Also ich bin nicht sicher, nur da auf dem MacOS kein YouTube und viele Inetseiten nicht funktionieren (da das mac os ja nicht geupdatet werden kann), dachte ich ich mach ein Linux drauf, das up to date gehalten werden kann, macht das keinen Sinn? Wenn es Explorer geben sollte die auch mit dem alten OS laufen wär das natürlich auch cool (was vermutlich wegen dem Flash Player nicht gehen wird oder?) ..Auch dachte ich aber, das ein lightweight Betriebssystem vlt etwas schneller auf dem alten Hobel läuft.. lasse mich gerne eines besseren belehren!

@*DJKuhpisse*: was genau bringt mir das? Was ist wenn da 64 steht?


----------



## DJKuhpisse (19. August 2019)

*AW: Welches Betriebssystem für einen alten iMac für MS Office?*

Dass du dann eventuell ein 64-Bit OS nutzen kannst, sofern die CPU das kann. Oder du prüfst im OS X was für en CPU drinnen ist.
Denn das EFI könnte mit Ubuntu 32Bit ein Problem werden.


----------



## IsoldeMaduschen (19. August 2019)

*AW: Welches Betriebssystem für einen alten iMac für MS Office?*



DJKuhpisse schrieb:


> OpenOffice ist fast tot, nimm Libreoffice.
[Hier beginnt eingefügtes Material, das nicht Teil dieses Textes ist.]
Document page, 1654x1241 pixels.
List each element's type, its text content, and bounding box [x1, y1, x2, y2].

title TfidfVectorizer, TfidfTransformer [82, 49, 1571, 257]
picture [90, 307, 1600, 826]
Verwechsle die beiden immer ... Danke


----------



## C Punkt (19. August 2019)

*AW: Welches Betriebssystem für einen alten iMac für MS Office?*



DJKuhpisse schrieb:


> Dass du dann eventuell ein 64-Bit OS nutzen kannst, sofern die CPU das kann. Oder du prüfst im OS X was für en CPU drinnen ist.
> Denn das EFI könnte mit Ubuntu 32Bit ein Problem werden.
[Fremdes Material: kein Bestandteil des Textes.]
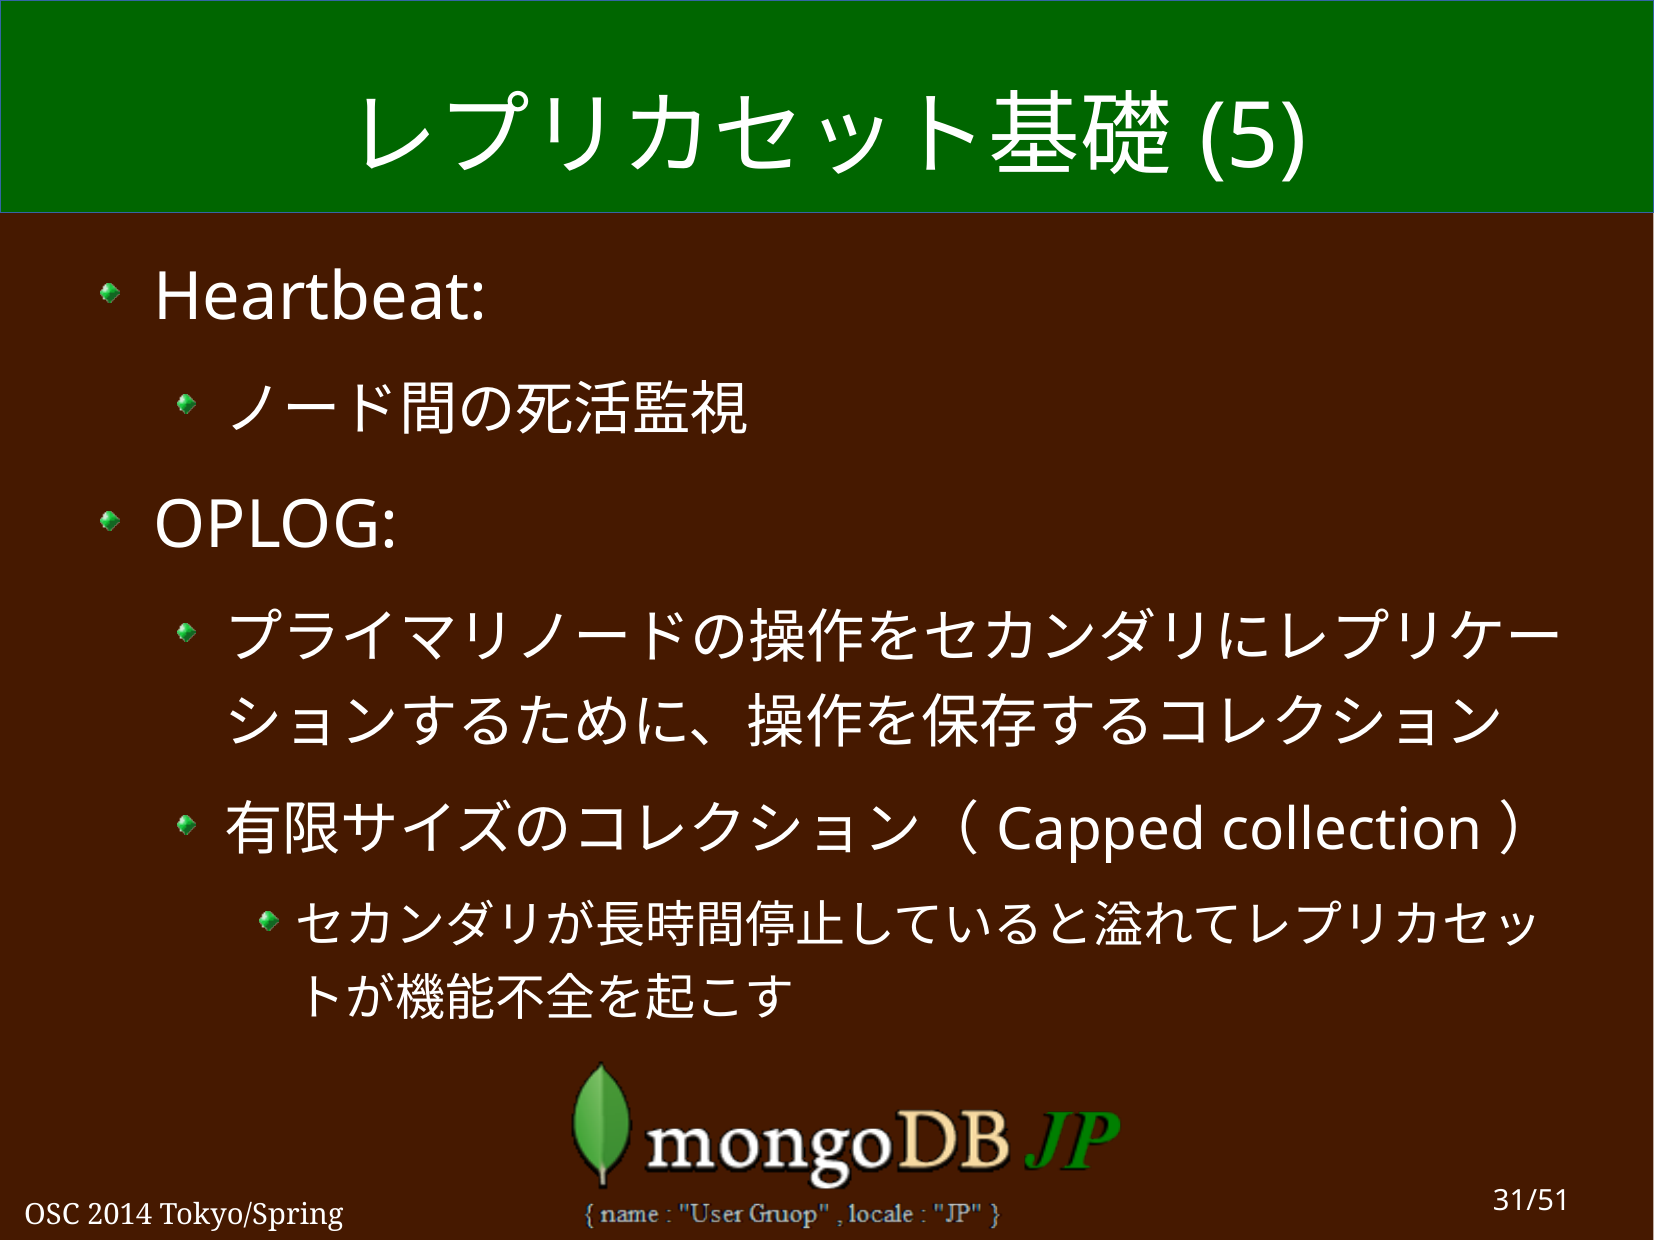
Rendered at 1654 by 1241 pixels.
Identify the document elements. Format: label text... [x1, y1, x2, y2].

list Heartbeat: ノード間の死活監視 OPLOG: プライマリノードの操作をセカンダリにレプリケーションするために、操作を保存するコレクション 有限サイズのコレクション（Capped collection） セカンダリが長時間停止していると溢れてレプリカセットが機能不全を起こす [82, 247, 1571, 968]
title レプリカセット基礎(5) [82, 49, 1571, 207]
picture [566, 1058, 1140, 1241]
Wie ist das gemeint? Ich könnte Probleme bekommen Ubuntu 32 bit zu installieren oder wenn ich Ubuntu 32 bit installiere habe ich Probleme mit dem EFI (ist das nicht das BIOS?) Was würden diese Probleme für mich bedeuten?


----------



## DJKuhpisse (19. August 2019)

*AW: Welches Betriebssystem für einen alten iMac für MS Office?*

EFI ist der BIOS-Nachfolger. Bei Apple kam das schon recht früh. Prüfe bitte im OS X welche CPU verbaut ist und um welches Modell es sich genau handelt.
Schau hier: iMac (Intel-based) - Wikipedia
Ist eine solche Modellnummer auf deinem Mac zu finden?


----------



## C Punkt (19. August 2019)

*AW: Welches Betriebssystem für einen alten iMac für MS Office?*

Ahja verstehe. Japp habe es gecheckt, er hat auf jeden Fall nen Intel CPU verbaut


----------



## DJKuhpisse (19. August 2019)

*AW: Welches Betriebssystem für einen alten iMac für MS Office?*

Und was für eine?
Das ist so wie "Der hat auf jeden Fall einen Dieselmotor".


----------



## Stryke7 (22. August 2019)

*AW: Welches Betriebssystem für einen alten iMac für MS Office?*



C Punkt schrieb:


> Ahja verstehe. Japp habe es gecheckt, er hat auf jeden Fall nen Intel CPU verbaut



Das ist ein guter Anfang. 

Ich kenne mich mit der proprietären Hardware von Apple nicht aus, aber da der Recchner die richtige Architektur hat und vermutlich ungefähr so viel Rechenleistung wie eine moderne Armbanduhr, würde ich zu einer möglichst leichtgewichtigen Distribution raten. 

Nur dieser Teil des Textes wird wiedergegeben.